Input for this task:
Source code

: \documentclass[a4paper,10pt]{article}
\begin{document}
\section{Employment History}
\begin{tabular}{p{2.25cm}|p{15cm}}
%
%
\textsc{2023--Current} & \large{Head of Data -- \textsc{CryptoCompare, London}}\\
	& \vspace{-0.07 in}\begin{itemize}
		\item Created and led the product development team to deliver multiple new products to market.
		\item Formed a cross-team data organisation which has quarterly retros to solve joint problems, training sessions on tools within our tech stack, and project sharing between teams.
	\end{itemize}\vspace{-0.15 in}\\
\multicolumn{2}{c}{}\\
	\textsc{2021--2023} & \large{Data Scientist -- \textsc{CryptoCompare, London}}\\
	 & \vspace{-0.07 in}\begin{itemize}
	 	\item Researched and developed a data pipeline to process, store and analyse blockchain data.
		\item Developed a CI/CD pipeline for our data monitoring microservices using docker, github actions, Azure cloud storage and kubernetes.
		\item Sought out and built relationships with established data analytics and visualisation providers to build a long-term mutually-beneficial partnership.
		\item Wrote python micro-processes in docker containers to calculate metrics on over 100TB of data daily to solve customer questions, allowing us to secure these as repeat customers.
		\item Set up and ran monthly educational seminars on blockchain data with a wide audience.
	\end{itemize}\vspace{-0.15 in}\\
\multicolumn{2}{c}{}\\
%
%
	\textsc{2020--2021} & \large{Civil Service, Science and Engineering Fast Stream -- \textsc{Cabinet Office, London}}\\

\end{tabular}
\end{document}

Description of the task:
Reply with the lines from the one that contains "Service, Science and" through the last line of the material above, copied exactly and nothing else.

Exercise answer:
	\textsc{2020--2021} & \large{Civil Service, Science and Engineering Fast Stream -- \textsc{Cabinet Office, London}}\\

\end{tabular}
\end{document}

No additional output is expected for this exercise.